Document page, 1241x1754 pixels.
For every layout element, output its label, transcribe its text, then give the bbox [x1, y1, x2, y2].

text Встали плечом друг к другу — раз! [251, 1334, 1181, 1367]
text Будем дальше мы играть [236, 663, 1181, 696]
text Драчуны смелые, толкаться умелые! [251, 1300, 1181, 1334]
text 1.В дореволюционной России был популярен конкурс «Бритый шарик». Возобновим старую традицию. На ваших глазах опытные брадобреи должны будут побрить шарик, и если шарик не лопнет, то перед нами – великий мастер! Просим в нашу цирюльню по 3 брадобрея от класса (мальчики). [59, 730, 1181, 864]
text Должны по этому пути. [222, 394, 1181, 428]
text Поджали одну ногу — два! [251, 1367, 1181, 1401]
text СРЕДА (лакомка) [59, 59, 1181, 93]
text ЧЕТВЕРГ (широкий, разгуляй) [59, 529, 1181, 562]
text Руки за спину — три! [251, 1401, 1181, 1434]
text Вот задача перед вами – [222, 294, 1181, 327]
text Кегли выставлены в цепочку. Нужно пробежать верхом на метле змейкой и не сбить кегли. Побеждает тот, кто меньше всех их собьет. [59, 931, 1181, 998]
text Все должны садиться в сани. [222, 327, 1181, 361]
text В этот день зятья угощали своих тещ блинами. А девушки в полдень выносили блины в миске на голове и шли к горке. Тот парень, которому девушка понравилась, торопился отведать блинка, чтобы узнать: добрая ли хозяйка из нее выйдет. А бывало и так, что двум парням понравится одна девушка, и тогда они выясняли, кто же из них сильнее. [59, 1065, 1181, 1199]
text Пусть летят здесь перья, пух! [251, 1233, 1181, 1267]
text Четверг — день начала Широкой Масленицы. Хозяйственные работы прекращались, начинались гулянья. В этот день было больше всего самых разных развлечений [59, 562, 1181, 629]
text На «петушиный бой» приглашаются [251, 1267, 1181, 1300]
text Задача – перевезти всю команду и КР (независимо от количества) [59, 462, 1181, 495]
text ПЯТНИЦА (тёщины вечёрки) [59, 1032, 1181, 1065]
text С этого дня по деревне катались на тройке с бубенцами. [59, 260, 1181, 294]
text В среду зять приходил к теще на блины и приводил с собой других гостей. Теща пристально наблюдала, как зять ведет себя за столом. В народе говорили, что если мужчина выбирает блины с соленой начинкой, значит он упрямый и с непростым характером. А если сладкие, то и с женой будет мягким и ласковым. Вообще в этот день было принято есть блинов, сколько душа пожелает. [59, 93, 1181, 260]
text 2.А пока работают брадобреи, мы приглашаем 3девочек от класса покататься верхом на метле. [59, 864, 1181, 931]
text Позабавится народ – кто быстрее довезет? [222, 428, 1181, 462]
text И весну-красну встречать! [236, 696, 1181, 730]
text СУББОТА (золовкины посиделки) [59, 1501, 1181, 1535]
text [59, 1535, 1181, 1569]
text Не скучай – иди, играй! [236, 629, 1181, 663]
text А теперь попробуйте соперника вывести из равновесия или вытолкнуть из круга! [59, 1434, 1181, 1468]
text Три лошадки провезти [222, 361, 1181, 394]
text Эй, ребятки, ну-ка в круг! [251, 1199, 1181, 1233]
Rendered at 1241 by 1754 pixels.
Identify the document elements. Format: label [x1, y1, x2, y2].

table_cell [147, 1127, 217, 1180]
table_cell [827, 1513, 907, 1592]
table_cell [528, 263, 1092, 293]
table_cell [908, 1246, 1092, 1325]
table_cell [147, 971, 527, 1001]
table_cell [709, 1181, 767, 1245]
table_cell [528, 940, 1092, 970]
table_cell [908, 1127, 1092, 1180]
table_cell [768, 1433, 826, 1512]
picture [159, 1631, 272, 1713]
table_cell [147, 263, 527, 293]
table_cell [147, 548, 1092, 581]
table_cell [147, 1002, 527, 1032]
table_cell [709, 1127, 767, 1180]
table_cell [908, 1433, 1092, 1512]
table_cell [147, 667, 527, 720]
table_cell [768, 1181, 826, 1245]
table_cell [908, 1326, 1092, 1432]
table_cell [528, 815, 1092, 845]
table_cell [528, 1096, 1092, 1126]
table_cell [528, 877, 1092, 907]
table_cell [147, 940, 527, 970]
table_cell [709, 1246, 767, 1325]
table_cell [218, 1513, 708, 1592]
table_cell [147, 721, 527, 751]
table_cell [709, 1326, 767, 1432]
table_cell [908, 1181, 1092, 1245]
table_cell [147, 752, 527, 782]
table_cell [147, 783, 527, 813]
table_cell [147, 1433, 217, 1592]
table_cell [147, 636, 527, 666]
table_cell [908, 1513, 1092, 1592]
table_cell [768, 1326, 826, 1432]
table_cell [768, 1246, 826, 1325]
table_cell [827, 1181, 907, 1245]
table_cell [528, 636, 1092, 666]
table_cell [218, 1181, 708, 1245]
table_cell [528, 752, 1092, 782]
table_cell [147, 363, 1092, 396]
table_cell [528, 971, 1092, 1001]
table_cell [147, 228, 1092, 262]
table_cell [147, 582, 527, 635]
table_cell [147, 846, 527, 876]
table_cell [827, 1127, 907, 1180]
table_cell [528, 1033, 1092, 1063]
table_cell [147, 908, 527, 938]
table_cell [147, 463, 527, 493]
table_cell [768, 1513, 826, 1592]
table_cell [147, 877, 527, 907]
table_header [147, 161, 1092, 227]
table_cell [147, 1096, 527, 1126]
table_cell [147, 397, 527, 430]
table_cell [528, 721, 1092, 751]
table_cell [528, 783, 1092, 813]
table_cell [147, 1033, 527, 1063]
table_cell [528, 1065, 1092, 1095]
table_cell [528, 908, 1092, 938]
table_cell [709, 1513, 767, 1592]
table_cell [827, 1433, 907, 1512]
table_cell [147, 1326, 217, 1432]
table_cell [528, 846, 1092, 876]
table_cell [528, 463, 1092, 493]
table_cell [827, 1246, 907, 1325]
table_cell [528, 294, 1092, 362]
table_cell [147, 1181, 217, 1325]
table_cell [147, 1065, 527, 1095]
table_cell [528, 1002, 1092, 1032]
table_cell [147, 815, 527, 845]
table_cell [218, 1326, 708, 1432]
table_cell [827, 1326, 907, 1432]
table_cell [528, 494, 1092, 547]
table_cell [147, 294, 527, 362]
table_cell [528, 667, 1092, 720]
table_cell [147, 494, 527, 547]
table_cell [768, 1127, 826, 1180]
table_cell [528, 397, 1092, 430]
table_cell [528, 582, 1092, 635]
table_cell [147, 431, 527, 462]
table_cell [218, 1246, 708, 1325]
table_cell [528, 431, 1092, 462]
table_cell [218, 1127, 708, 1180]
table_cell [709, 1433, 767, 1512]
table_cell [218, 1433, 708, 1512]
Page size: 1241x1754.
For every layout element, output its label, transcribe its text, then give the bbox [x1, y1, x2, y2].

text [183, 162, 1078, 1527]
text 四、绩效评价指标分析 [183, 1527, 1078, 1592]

========

Among the lines of the data, identify those with the word "pixels". Copy each of them.

Document page, 1241x1754 pixels.
Rendered at 1241 by 1754 pixels.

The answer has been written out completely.